In the past decade, authorities have averaged 450,000 plants seized each year -- worth $1 billion to $3 billion, said DEA Special Agent Tim Wilson, who coordinates marijuana eradication from Knoxville.
Funded this year by an $800,000 federal allotment, three marijuana search teams will use helicopters to hunt for marijuana fields from June to October.
Wilson said the Roller-Young outcome is unique partly because agents often find marijuana hidden on property owned by unsuspecting people. Come conviction time, that land isn't seized.
And when land is taken, he said, "usually you see everybody wanting their piece of the pie."
'Everybody kind of stepped aside'
But this time, law enforcement departments gave up their spoils.
The deeds put the Tennessee Wildlife Resources Agency in charge of the land, which must be permanently kept as open space with public access. According to the agreement, any sale would need to be approved by the Tennessee Heritage Conservation Fund, which is part of TDEC.
But the land cannot be split apart.
"The accomplishment is that everybody agreed, the best use is open space, recreation, land preservation," Appelbaum said. "Everybody kind of stepped aside."
Appelbaum was first to suggest protecting the land -- he raised the issue with Cannon County officials the same week Young and Roller went to jail -- and the Tennessee Parks and Greenways Foundation joined the cause.
The deal stayed together despite changes in administration in Washington and Nashville, and turnover among state representatives and commissioners.
Appelbaum remembers an early meeting -- quite divided -- among police, prosecutors, state officials and locals.
"It wasn't an aggressive face-to-face, but it was, 'Let's make our case,' " he said. "There are so many layers of government having to get along ... and with different missions in place. People have used the word historic."

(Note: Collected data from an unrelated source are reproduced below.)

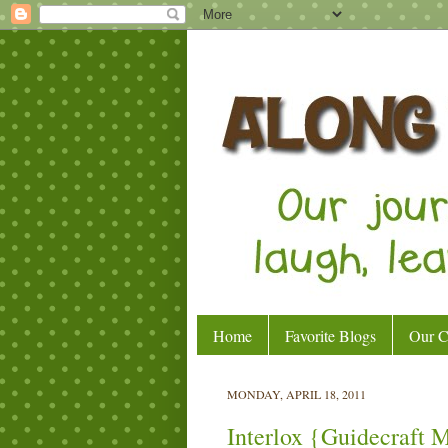
Home
Favorite Blogs
Our C
MONDAY, APRIL 18, 2011
Interlox {Guidecraft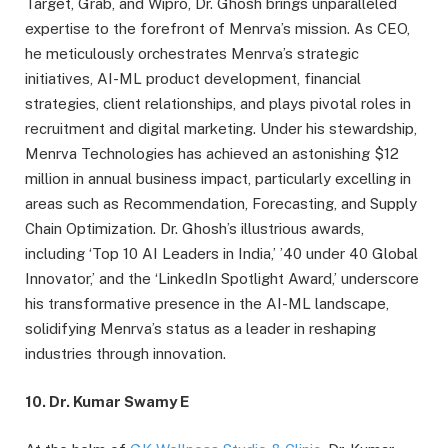
Target, Grab, and Wipro, Dr. Ghosh brings unparalleled
expertise to the forefront of Menrva’s mission. As CEO,
he meticulously orchestrates Menrva’s strategic
initiatives, AI-ML product development, financial
strategies, client relationships, and plays pivotal roles in
recruitment and digital marketing. Under his stewardship,
Menrva Technologies has achieved an astonishing $12
million in annual business impact, particularly excelling in
areas such as Recommendation, Forecasting, and Supply
Chain Optimization. Dr. Ghosh’s illustrious awards,
including ‘Top 10 AI Leaders in India,’ ’40 under 40 Global
Innovator,’ and the ‘LinkedIn Spotlight Award,’ underscore
his transformative presence in the AI-ML landscape,
solidifying Menrva’s status as a leader in reshaping
industries through innovation.
10. Dr. Kumar Swamy E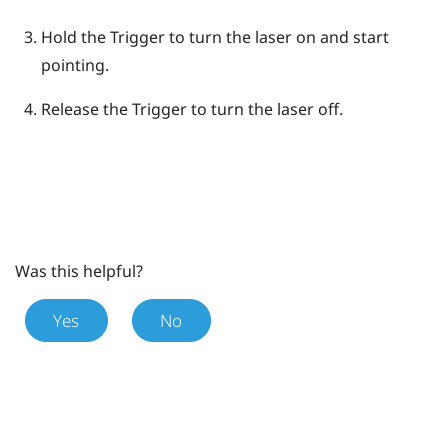
Hold the
Trigger
to turn the laser on and start
pointing.
Release the
Trigger
to turn the laser off.
Was this helpful?
Yes
No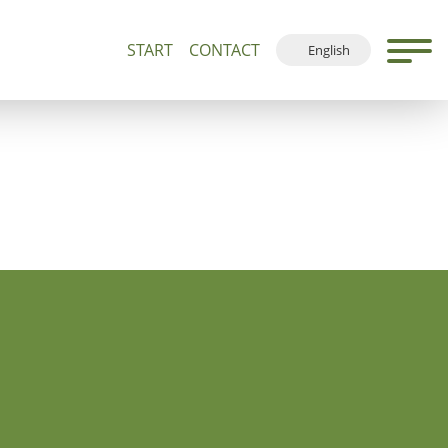
START
CONTACT
English
500+
Guided Tours and Devotions
Local Map
Deutsch
Français
Español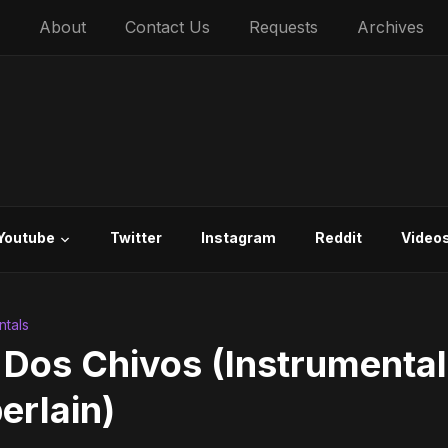
About
Contact Us
Requests
Archives
Youtube
Twitter
Instagram
Reddit
Video
ntals
 Dos Chivos (Instrumental
erlain)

Ultimately, the federal government offered its 10 seized parcels to TWRA and the conservation fund at what everyone agreed was a "bargain price" of $154,000. That was far less than the land's estimated value of more than $1 million, said Nat Johnson, TWRA assistant executive director.
The largest piece of land will become part of the Pea Ridge management area. The remainder will be known as the Headwaters Wildlife Management Area and be opened to the public.
Johnson said he didn't celebrate until the deeds were signed. Over the years, TWRA had written announcements of the land deal but never went public with them because of last-minute snags. Legal questions that nobody had thought of kept popping up.
"Nothing," he said, "approaches the complexity of what has been accomplished here."
But with most of the wrangling now in the past, a complicated process has turned into something much simpler: a mountain forest, wild and free, as untamed as it has always been.